• WORK ITEM: Everything in the records below must be repeated exactly, except the pictures.

• SUPPLIED ENTRIES:
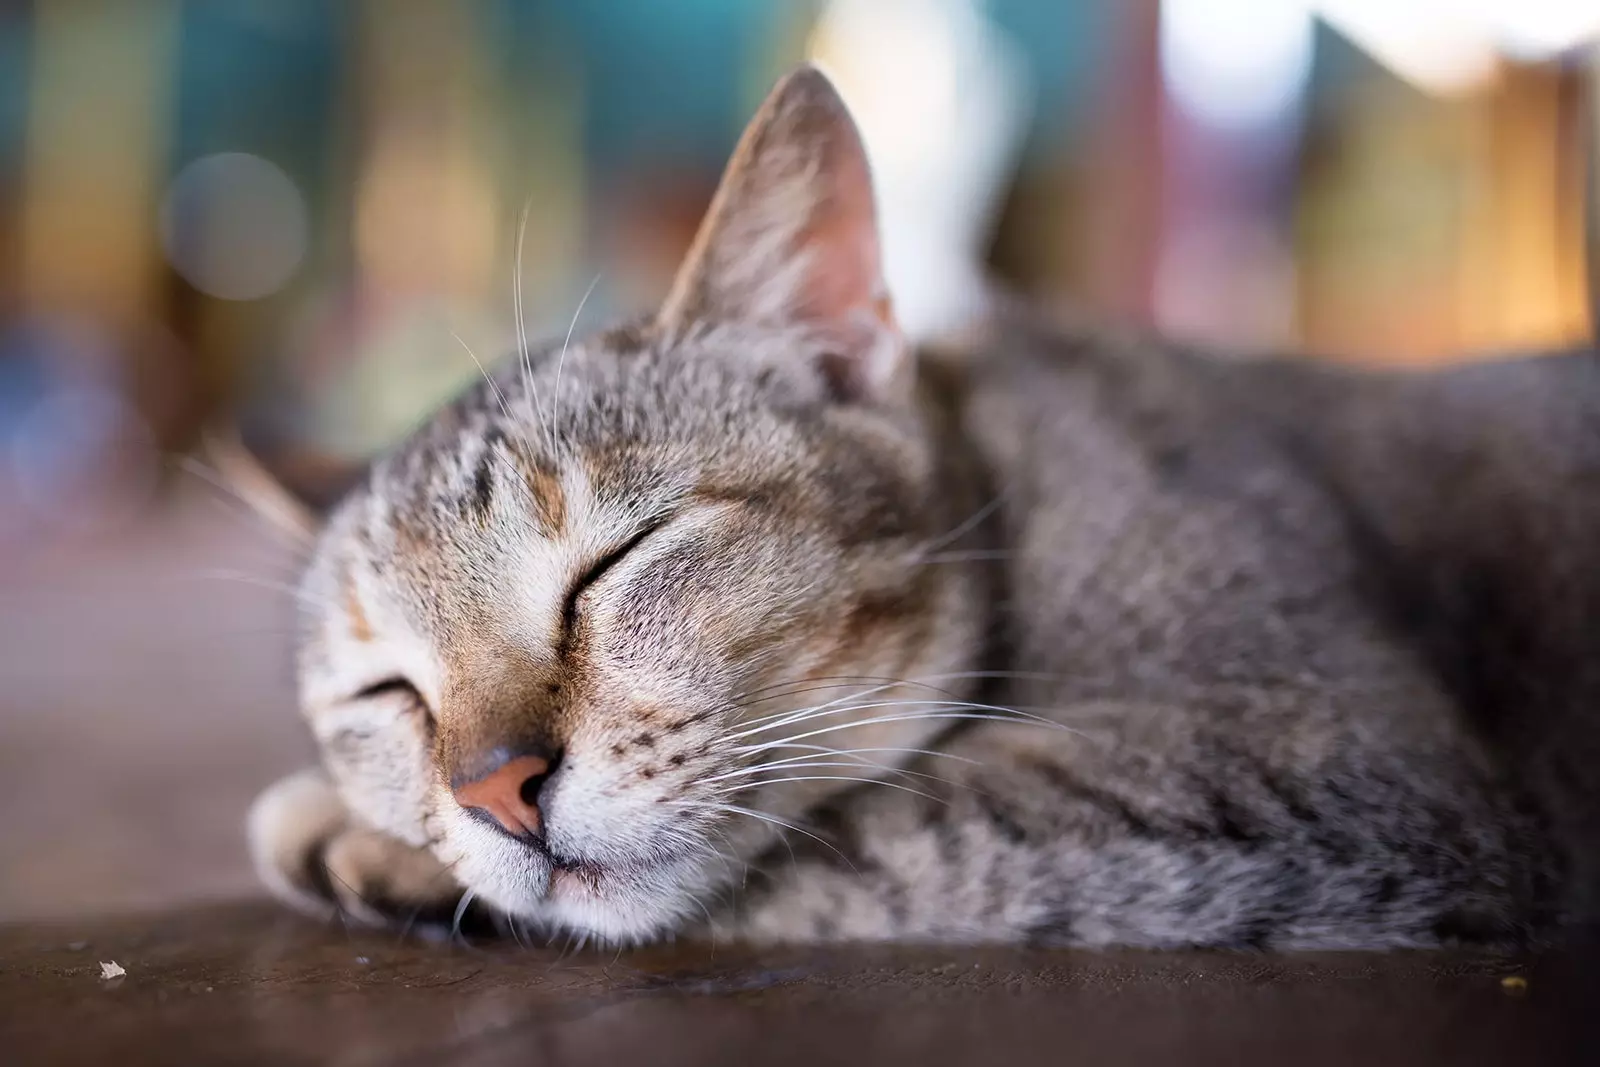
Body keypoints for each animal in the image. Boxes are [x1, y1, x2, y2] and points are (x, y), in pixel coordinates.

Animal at [243, 66, 1593, 953]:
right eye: (386, 691)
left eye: (615, 561)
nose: (490, 791)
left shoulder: (1319, 761)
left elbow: (835, 838)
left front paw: (350, 833)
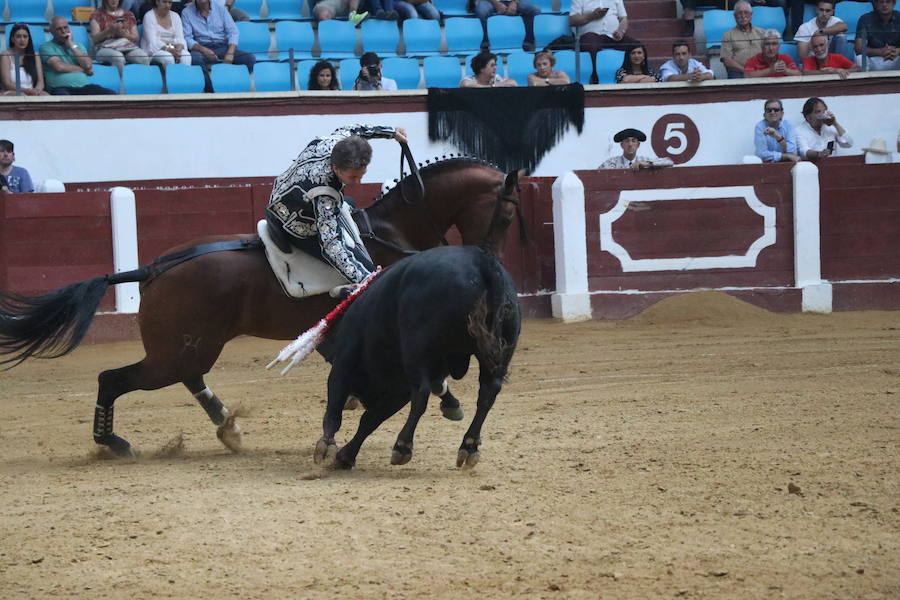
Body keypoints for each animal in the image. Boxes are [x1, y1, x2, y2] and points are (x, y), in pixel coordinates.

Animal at [314, 244, 520, 468]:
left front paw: (327, 446)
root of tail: (483, 262)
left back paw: (403, 446)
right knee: (488, 392)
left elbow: (336, 407)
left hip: (417, 349)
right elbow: (370, 419)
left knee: (422, 393)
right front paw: (346, 455)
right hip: (501, 351)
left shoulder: (345, 361)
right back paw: (469, 446)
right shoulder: (399, 389)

• ANSWER SECTION:
Body keypoints for each animal in the image. Boxes are [x1, y1, x2, y2] and points are (x, y), in pixel coordinates.

Animal at [243, 66, 1593, 953]:
right eye: (386, 691)
left eye: (615, 561)
nose: (490, 791)
left shoulder: (1319, 761)
left elbow: (835, 838)
left front paw: (350, 833)
Body keypoints for each animal in the image. Boxes are [x1, y1, x2, y2] and points are (x, y), in pixel coordinates.

Animal at [314, 244, 520, 468]:
left front paw: (327, 446)
root of tail: (483, 262)
left back paw: (403, 446)
right knee: (488, 392)
left elbow: (336, 407)
left hip: (417, 349)
right elbow: (370, 419)
left knee: (422, 393)
right front paw: (346, 455)
right hip: (501, 351)
left shoulder: (345, 361)
right back paw: (469, 446)
right shoulder: (399, 389)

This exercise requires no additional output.